Fotogrammi di un film horror perduto – Helen McClory

Fotogrammi o visioni? Il confine tra i due termini è labile se si cerca di inquadrare i quaranta brevi racconti che Helen McClory stende sulla pagina in questa sua prima raccolta, edita in Italia da Il Saggiatore. Nella loro immediatezza le storie macabre che l’autrice mette in scena spaziano dalla sensazione all’illusione, erigendo un clima nervoso che si affaccia continuamente dalle pur esili trame e lascia intravedere l’orrore dai pochi spiragli di luce fissi sui dettagli, fotogrammi che si collocano in un tempo immaginario, concettualmente lontano – così tanto da perdersi -, esclusivi prodotti della mente, autonomi centri nevralgici da cui si diramano le paure più profonde.

Mitologici fanno la loro apparizione Sirene e Ciclopi, istituzioni immortali ora alle prese con problemi domestici, incontrati per un drink in qualche pub scozzese, contesi tra una natura imperscrutabile e la prosaicità del desiderio sessuale, esseri a metà tra il nero più cupo – di queste ragazze-pesce intuiamo la spietatezza, di questo Ciclope l’invincibilità – e la lucentezza pulp di un glitter rosa per unghie. La loro mostruosità si esaspera dentro ad un’umanità che le costringe alla sofferenza (a tutti è cara l’immagine del lenzuolo bianco condannato ad agitare le sue catene, per sempre disperato).

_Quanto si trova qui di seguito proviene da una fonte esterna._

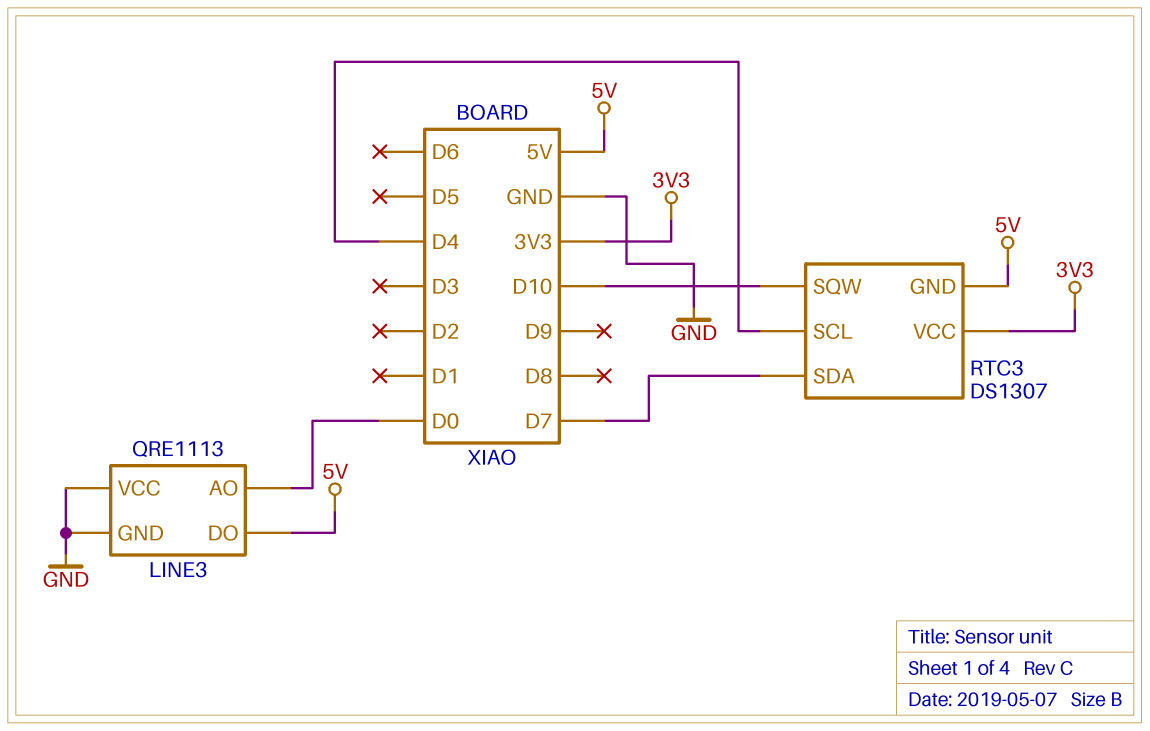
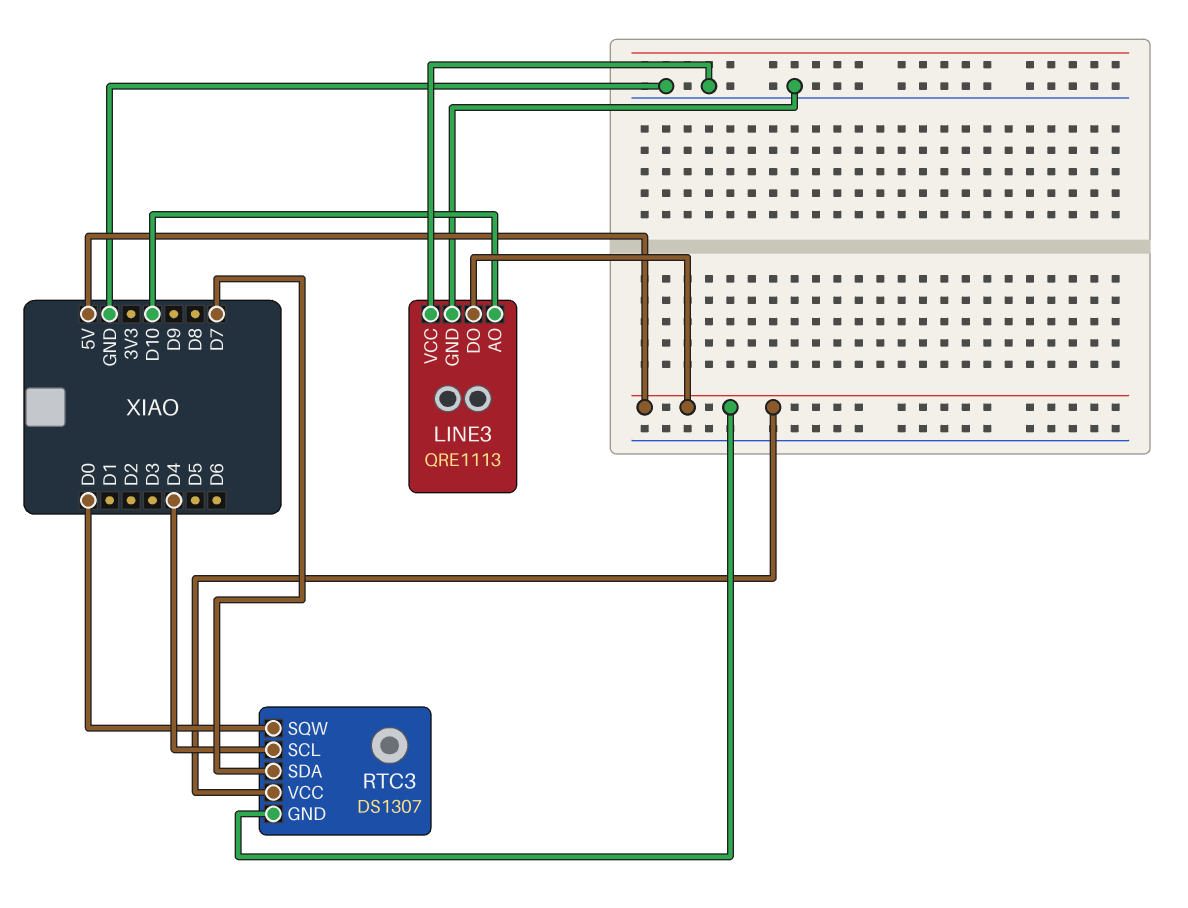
LINE3 pin AO: D0 -> D10
RTC3 pin SQW: D10 -> D0
RTC3 pin VCC: 3V3 -> 5V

McClory porta il diavolo al nostro tavolo, insospettabile avventore di questi giorni, gli fa ordinare qualcosa di espresso e, davanti ai nostri occhi, lo rivela, le dita annerite in punta, l’aristocratico contegno, il sorriso sghembo. Insieme a lui, tra queste pagine, si dibattono omicidi travestiti da sandwich, vecchie amiche gravemente dissociate – hanno la brillante idea di servire ad un buffet la mano di una delle due come fosse prosciutto -, ragazze zombie che escono dallo schermo di un vecchio televisore solo per togliersi lo sfizio di bere un caffè e indossare qualcosa di caldo, bambini risucchiati da foreste stregate, voci che infestano cineree case disabitate, ballerine di carillon diroccati che tentano la fuga per non morir di solitudine, donne emarginate costrette a rivivere la propria morte ogni notte, contemporanee ambasciatrici di una punizione prometeica.

Puntando tutto sull’evocazione, McClory prova a fare con la parola quello che il regista fa con la macchina da presa: ci suggestiona, lasciandoci la sola libertà di scendere ancora più in basso, dentro alle viscere di un orrore che abbiamo contribuito a creare.